In the context of 2004, that kind of talk passed for hard-headed thinking. Scheuer aired his views first to CBS News, then on Fox News when his CBS contract lapsed. The longer he remained in the public eye, the more he emphasized one particular theme in the book that made him famous: that it was Israel and the Jews who were to blame for America's difficulties in the Islamic world. By 2008, Scheuer was arguing that “Israel Firsters” started the Iraq War. In 2009, Scheuer was sacked by the think tank at which he then worked for denouncing President Obama’s choice of Rahm Emanuel as chief of staff, damning Emanuel as “a U.S. citizen who during the 1991 Gulf War left America to serve in Israel’s military.” (Emanuel in fact worked as a civilian volunteer in Israel during the Gulf War )

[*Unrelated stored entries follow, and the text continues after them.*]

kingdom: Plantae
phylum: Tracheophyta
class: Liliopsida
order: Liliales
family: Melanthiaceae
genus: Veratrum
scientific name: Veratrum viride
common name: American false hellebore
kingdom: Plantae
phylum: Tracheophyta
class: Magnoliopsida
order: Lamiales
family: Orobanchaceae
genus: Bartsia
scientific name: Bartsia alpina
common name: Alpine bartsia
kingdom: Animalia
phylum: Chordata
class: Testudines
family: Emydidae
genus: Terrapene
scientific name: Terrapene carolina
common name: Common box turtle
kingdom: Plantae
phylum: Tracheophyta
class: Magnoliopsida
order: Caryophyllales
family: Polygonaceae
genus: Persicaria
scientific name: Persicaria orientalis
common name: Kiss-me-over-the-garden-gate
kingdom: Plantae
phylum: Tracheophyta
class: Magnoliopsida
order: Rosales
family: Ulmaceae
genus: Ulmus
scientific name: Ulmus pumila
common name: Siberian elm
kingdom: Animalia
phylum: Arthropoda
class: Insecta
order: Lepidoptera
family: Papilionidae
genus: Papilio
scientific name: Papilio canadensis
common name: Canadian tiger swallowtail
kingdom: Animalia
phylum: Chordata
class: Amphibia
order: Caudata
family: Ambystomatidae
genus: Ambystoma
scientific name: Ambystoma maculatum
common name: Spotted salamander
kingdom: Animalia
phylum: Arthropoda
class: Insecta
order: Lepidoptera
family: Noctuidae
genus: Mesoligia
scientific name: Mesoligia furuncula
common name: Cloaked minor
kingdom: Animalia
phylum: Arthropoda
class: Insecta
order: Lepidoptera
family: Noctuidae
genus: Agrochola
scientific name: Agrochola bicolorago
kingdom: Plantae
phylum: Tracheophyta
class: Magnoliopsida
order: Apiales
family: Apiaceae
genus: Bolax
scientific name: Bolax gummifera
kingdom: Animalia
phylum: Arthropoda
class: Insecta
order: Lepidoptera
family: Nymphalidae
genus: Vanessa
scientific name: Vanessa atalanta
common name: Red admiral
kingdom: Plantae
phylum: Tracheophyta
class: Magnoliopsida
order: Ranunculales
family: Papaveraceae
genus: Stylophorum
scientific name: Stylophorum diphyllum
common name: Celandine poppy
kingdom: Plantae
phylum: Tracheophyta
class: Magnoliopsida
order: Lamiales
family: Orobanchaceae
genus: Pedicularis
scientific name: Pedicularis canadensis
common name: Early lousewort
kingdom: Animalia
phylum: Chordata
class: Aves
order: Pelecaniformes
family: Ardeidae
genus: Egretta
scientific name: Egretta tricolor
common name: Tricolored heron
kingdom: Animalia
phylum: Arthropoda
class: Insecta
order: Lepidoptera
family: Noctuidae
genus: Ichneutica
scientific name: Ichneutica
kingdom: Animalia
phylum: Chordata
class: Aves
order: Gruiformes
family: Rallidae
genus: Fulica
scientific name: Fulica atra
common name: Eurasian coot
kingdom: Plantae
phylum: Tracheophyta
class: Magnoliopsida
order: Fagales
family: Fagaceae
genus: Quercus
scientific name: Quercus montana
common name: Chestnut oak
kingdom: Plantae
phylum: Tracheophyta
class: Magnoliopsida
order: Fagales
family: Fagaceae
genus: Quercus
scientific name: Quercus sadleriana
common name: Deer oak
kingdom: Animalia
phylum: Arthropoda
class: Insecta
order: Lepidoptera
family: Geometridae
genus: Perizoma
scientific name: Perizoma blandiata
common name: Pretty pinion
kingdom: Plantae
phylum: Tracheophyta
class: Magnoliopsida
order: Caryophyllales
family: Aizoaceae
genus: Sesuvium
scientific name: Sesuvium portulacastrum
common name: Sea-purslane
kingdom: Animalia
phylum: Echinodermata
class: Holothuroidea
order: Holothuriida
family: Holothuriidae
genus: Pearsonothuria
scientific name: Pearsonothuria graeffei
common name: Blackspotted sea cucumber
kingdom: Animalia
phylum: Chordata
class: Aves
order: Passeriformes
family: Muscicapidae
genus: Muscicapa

In 2012, while Michael Scheuer was campaigning for Ron Paul, a commentator named “Mike’ contributed the following to a Ron Paul forum.
I think Fox television would be missing a bet if it did not create a program called “Let’s Kill U.S. Kids and Bankrupt America.” The show could feature [Gary] Bauer, Charles Krauthammer, Bill Kristol, and John Bolton explaining why America needs more and more wars and why the president is above the Constitution and can legally take the country to war without a declaration of war by Congress.
In a subsequent interview with Ron Paul supporters, Scheuer confirmed that he was indeed the “Mike” who believed that his Fox colleagues wanted to kill kids and bankrupt America—and that his relationship with Fox had ended as a result.
And so, bump bump bump, all the way down.
America is a big country, and as such it contains a lot of everything, including a lot of people of intemperate, extreme, and bigoted views. In the era of modern media, these people have more opportunity to discover each other and to express themselves ever before. That’s the price of progress.
The good news is that the marketplace of ideas works. False claims (“bin Laden is hugely admired in the Islamic world”) retreat in the face of contrary evidence. Crackpots eventually reveal themselves as such, and forfeit their influence in consequence.
The bad news is that charlatans are often able to extend their influence with the influence of partisans who should know better, but who find the charlatans’ charlatanism politically convenient. Over the past five years, Democrats have become excruciatingly sensitive to Republican abuses of this kind. But there was a time, and it wasn’t so long ago, when liberal critics of the Bush foreign policy made similar common cause with a long roster of dubious characters: Karen Kwiatkowski, Juan Cole, John Mearsheimer… why it seems only yesterday that Ron Paul himself could count on a friendly hearing at MSNBC.
Partisans are seldom over-squeamish about their choice of allies. “He may be a crank/crook/bigot, but he’s an effective crank/crook/bigot"—is a line of reasoning that would have been as familiar to James Monroe as to any modern politician. Yet it is a line of reasoning with some nasty terminuses, not merely for the partisan who follows it, but for the political system as a whole. Instead of arguing over whose hands are dirtier, maybe it’s time to begin to worry about how all our hands might begin to be cleansed.